Tutti contro tutti. Come a Palermo, dove stasera il sindaco ha fatto sapere che da lunedì le scuole dell’obbligo chiudono. Imputando la decisione annunciata a una mancanza di chiarezza nella comunicazione dei dati sugli ospedali da parte della Regione. Una cannonata sparata contro Palazzo d’Orleans scegliendo però la quotidianità dei bambini come campo di battaglia. Ma attenzione, Orlando è in buona, si fa per dire, compagnia, non è certo il primo sindaco siciliano o italiano che decide di chiudere i cancelli delle scuole malgrado il governo nazionale. Già diversi sindaci nell’Isola hanno fatto di testa loro in questo senso (non però motivando il provvedimento con questo genere di argomenti). Si può fare, si è fatto e si farà. Se la sbrighino i genitori, se ci riescono.
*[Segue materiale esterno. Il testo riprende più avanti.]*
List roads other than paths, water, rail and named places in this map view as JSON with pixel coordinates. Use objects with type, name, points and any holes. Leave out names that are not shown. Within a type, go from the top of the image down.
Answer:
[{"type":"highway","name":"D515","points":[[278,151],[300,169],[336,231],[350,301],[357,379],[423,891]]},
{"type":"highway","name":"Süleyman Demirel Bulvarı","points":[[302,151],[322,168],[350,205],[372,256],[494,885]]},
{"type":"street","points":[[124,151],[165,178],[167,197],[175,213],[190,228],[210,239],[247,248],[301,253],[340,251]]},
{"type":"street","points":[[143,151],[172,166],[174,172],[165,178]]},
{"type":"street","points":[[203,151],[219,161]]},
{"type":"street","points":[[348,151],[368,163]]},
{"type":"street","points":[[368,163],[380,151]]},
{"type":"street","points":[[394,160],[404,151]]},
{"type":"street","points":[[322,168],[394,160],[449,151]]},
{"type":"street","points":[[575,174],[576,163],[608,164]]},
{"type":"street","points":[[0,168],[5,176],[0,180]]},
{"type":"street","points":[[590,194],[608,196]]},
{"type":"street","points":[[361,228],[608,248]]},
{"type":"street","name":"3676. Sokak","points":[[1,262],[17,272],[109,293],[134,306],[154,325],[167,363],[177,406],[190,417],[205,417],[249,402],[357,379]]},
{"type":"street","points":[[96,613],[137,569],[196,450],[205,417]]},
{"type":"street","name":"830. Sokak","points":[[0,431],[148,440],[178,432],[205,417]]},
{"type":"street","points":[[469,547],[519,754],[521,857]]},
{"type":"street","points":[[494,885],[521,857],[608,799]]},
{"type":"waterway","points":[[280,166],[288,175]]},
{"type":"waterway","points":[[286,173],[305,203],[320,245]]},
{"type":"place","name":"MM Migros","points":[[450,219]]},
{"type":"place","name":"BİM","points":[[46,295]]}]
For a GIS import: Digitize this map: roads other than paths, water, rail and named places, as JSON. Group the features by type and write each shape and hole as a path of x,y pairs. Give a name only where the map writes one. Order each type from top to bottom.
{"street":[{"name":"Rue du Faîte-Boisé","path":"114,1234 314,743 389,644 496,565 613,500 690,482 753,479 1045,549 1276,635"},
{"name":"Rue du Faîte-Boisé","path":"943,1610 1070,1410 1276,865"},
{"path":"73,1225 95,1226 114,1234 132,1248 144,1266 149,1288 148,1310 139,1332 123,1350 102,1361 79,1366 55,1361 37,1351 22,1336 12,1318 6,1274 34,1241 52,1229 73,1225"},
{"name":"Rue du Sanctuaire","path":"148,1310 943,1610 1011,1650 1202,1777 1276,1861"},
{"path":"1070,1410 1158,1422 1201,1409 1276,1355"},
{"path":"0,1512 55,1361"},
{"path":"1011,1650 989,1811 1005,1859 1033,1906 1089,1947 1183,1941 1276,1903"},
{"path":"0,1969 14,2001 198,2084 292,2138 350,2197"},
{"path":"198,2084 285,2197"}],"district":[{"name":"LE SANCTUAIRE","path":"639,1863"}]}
La Regione, dal canto suo, ha risposto che i dati vengono comunicati quotidianamente, ammonendo il sindaco sul fatto che non è tempo di “Istituzioni contro Istituzioni”. Pensiero condivisibile. Sarebbe interessante capire quando questo tempo è scaduto, sarà successo a ottobre, visto che ancora ad agosto e settembre il governo regionale sparava le sue di cannonate contro il governo nazionale, ai tempi della famigerata ordinanza-manifesto sui centri per migranti. O forse solo una settimana fa, visto che una decina di giorni addietro ancora il governatore della Sicilia andava in tv a lamentarsi della coloritura arancione dell’Isola, dove da qualche giorno chiudono i reparti negli ospedali per fronteggiare il Covid.
Continuiamo così, facciamoci del male, diceva Nanni Moretti. Ma senza più Fratelli d’Italia che suona al balcone, che proprio non è aria.